Know the morphology of tabulate, rugose and scleractinian corals;


understand that fossil corals may indicate a tropical, marine, reef
environment
Candidates should be able to:
1. describe coral morphology; septa, tabulae, dissepiments, columella,
calice and corallite within the corallum; describe solitary and
compound forms;
2. compare the morphological similarities and differences between
tabulate, rugose and scleractinian corals;
3. describe and explain the conditions that modern corals need for
good growth; explain how modern corals have a symbiotic
relationship with photosynthetic algae and that the conditions for
growth were probably similar in the past;
4. describe the modern distribution of coral reefs and explain how coral
reefs are formed.

Paleozoic corals, both rugosans and tabulates, originated in Ordovician


time and became extinct at the end of Permian time. Both rugose and
tabulate corals are found most commonly in shallow water, tropical to
subtropical carbonate facies. They were capable of forming substantial
reefs in association with stromatoporoids.
Tabulate coral
Tabulate corals are colonial corals exhibiting radial symmetry. The entire
tabular coral is called the corallum, while the individual tubular chambers
within the corallum are called corallites. While solitary forms of rugose
corals were made up of a single corallum with large, cup-shaped calices
(cups), most tabulate corals had a large corallum comprised of a colony of
corallites (sometimes thousands) with very small calices in which the
actual coral animals (polyps) lived. Although the individual coral polyps
were generally smaller than their rugose cousins, their colonies often grew
to much larger sizes. These types of coral mounds were the reef formers
of the Silurian and Devonian seas.

Rugose

Abundant in Middle Ordovician to Late Permian seas


Have less well developed septa or apparently no septa. Instead they
possess a complex skeleton consisting of tabulae and curved
elements known as dissepiments
Bilateral symmetry

Rugose corals insert septa only at four locations during adult growth
(hence, the nickname tetracorals). They may be solitary and resemble a
horn, or they may grow in tightly packed colonies.

Scleractinian

Stony Corals are also known as Hard Corals. They are considered the
reef builders of the ecosystem because of the calcium carbonate
skeleton they secrete, which distinguishes them from soft corals.
Because of their hard calcium carbonate skeleton, stony corals have
a rich fossil record. They first appeared in the mid-triassic period,
after replacing their softer bodied relatives, skeletonized rugose and
tabulate corals, which went extinct in the Permian Extinction. The
Late Jurassic Period showed the most biodiversity of corals with
more than 200 genera. While hard coral began to be edged out by
rudist bivalves the Early Cretaceous, this effect was minimized by
the Late Cretaceous due to the extinction of the rudist bivalves,
during which coral existed worldwide. From the ecocene to today,
hard coral remains dominant in reefs, but mainly in tropical areas.

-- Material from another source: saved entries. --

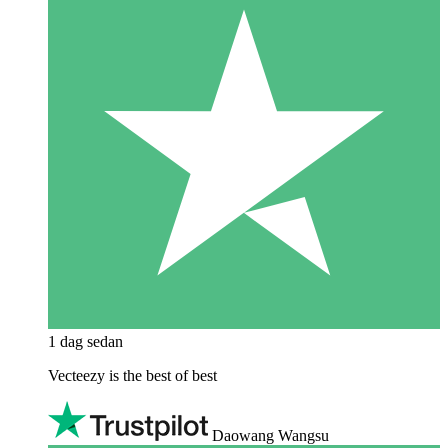
1 dag sedan
Vecteezy is the best of best
Daowang Wangsu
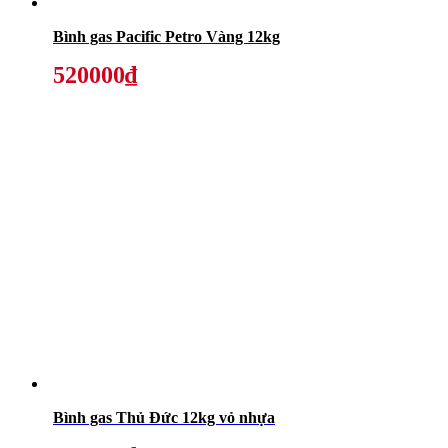
Bình gas Pacific Petro Vàng 12kg
520000₫
Bình gas Thủ Đức 12kg vỏ nhựa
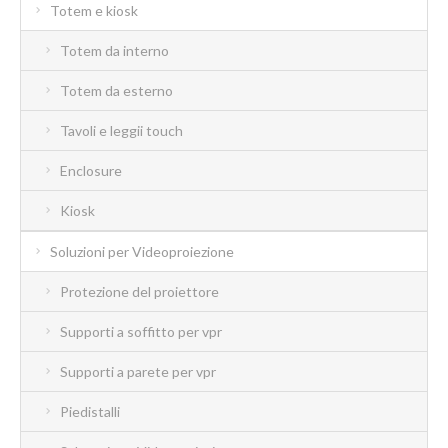
Totem e kiosk
Totem da interno
Totem da esterno
Tavoli e leggii touch
Enclosure
Kiosk
Soluzioni per Videoproiezione
Protezione del proiettore
Supporti a soffitto per vpr
Supporti a parete per vpr
Piedistalli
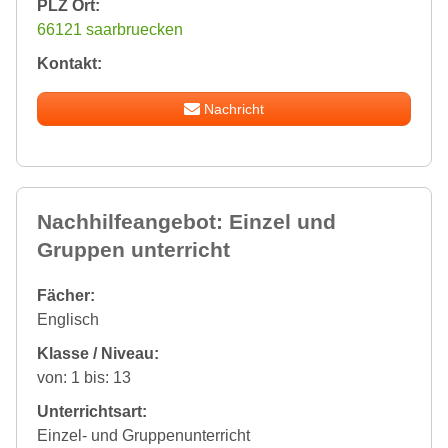
PLZ Ort:
66121 saarbruecken
Kontakt:
Nachricht
Nachhilfeangebot: Einzel und
Gruppen unterricht
Fächer:
Englisch
Klasse / Niveau:
von: 1 bis: 13
Unterrichtsart:
Einzel- und Gruppenunterricht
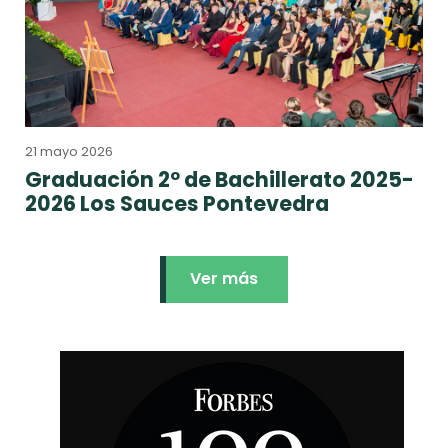
21 mayo 2026
Graduación 2º de Bachillerato 2025-
2026 Los Sauces Pontevedra
Ver más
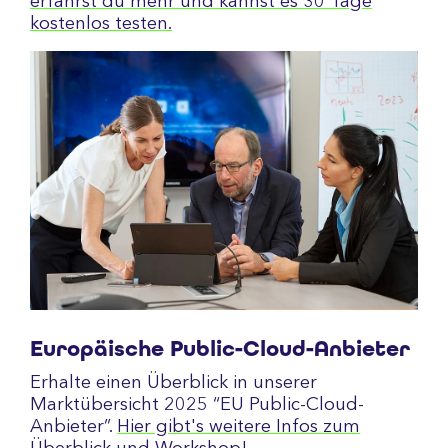
erfährst du mehr und kannst es 30 Tage
kostenlos testen.
Europäische Public-Cloud-Anbieter
Erhalte einen Überblick in unserer
Marktübersicht 2025 “EU Public-Cloud-
Anbieter”.
Hier gibt's weitere Infos zum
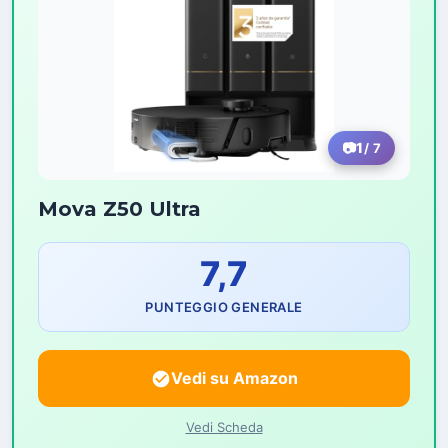
1
/ 7
Mova Z50 Ultra
7,7
PUNTEGGIO GENERALE
Vedi su Amazon
Vedi Scheda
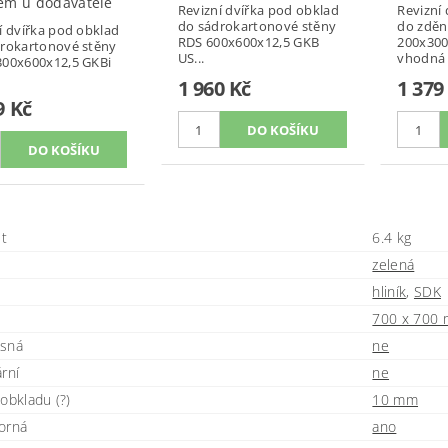
em u dodavatele
Revizní dvířka pod obklad
Revizní
do sádrokartonové stěny
do zděn
í dvířka pod obklad
RDS 600x600x12,5 GKB
200x300
rokartonové stěny
US...
vhodná 
300x600x12,5 GKBi
1 960 Kč
1 379
9 Kč
t
6.4 kg
zelená
hliník
,
SDK
700 x 700
ěsná
ne
rní
ne
obkladu (?)
10 mm
orná
ano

Conditions needed for modern day coral growth

Tempteratutre 23 27C
Normal salinity (32-42 ppt)
Depth 30m to allow light to reach them
Clear water as they need sunlight so the algae that live within them
can photosynthesise
Free water mud or sediment that may close the polyps
High energy to oxygenate the water

Most modern day coral feeds are found between 30 degrees north and
south of the equator. They are found generally on continental shelves,
close to land or as coral islands or atolls in the oceans.